Excerpt to read

•••••

There is strong evidence that child care subsidies increase employment (Ahn 2012, NCCP-Schaefer 2006, Tekin 2005, Kimmel 1995) and earnings for low income families (Ahn 2012, NCCP-Schaefer 2006, Kimmel 1995). Such subsidies have also been shown to increase low income children’s enrollment in center-based care, which is often higher quality than non-family home-based care (Weber 2014, Ertas 2012, Michalopolous 2010).
Child care subsidies increase employment for single mothers (Ahn 2012, NCCP-Schaefer 2006, Tekin 2005, Kimmel 1995) especially those with low income (Ahn 2012, NCCP-Schaefer 2006, Kimmel 1995) and those without a high school education (NCCP-Schaefer 2006). Single mothers who receive subsidies work more hours, have more standard work schedules, stay in jobs longer, and earn more than mothers who do not receive subsidies (NCCP-Schaefer 2006).
Subsidy receipt may increase the likelihood that a single mother enrolls in school or job training (Herbst 2011). Sliding scale subsidies, including subsidies requiring co-payments, may be nearly as effective as full subsidies in increasing employment of single mothers (Kimmel 1995).

•••••

Source data

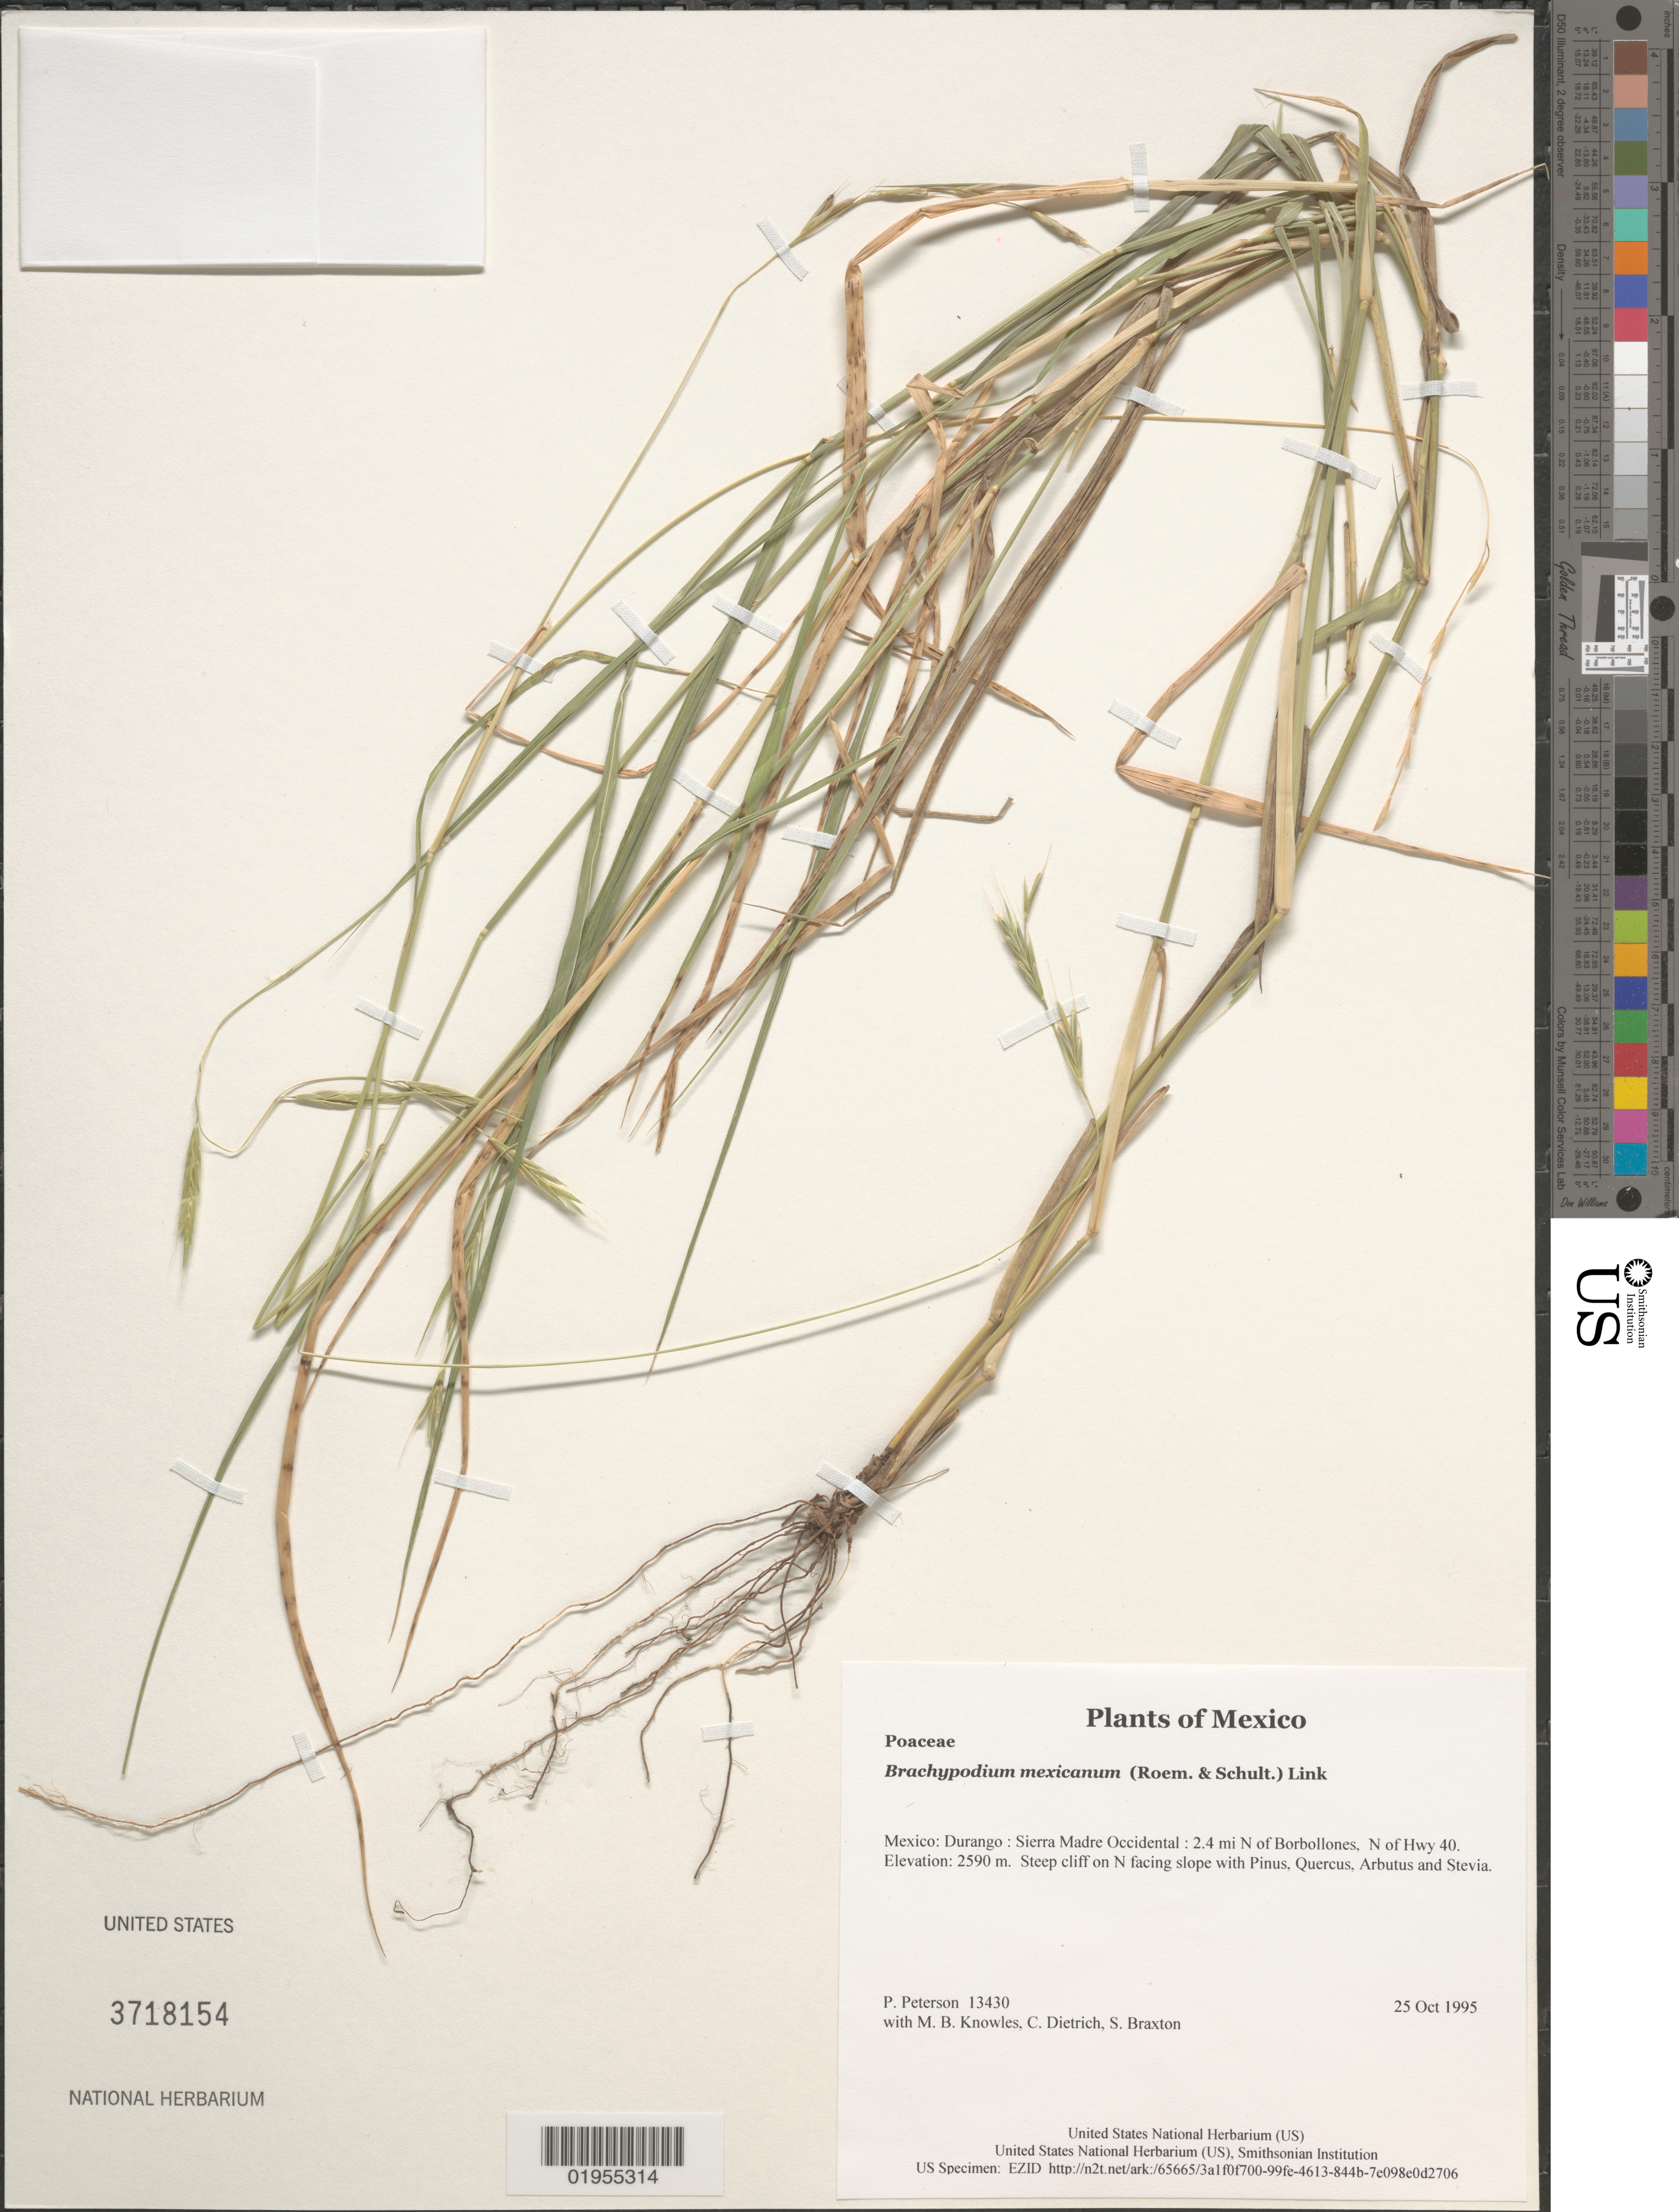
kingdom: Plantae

•••••

Instructions
[1] According to the passage on child care subsidies, what type of care do subsidies increase low-income children's enrollment in?
[2] List every way the passage on child care subsidies says single mothers who receive subsidies differ from mothers who do not.
[3] Continue the passage on child care subsidies from its last sentence.
The material above is separate from the passage on child care subsidies.

The responses
[1] Center-based care.

[2] They work more hours, have more standard work schedules, stay in jobs longer, and earn more.

[3]
Child care subsidies can allow employed parents to access child care centers (Michalopolous 2010) and center-based preschool programs (Ertas 2012) that they may not have been able to afford without subsidies, and may increase use of center-based care (Johnson 2013). More generous subsidies may increase the use of center-based care more than less generous subsidies (Weber 2014). Norway-based research indicates that subsidies that move children from informal, non-parental care to more formal care settings can have positive long-term effects on children's future educational attainment and labor market participation (Havnes 2011).
A recent report projects that expanding the child care subsidy to all eligible families below 150% of the poverty line would reduce child poverty by 3% (300,000 children). This change would nearly double the number of families receiving subsidies, and cost approximately $5.3 billion (CDF 2015).
The federal Child Care and Development Fund provides funding to states, territories, and tribes to help low income families, families receiving temporary public assistance, and those transitioning from public assistance obtain child care so parents can work or attend education/training programs (US DHHS-CCDF).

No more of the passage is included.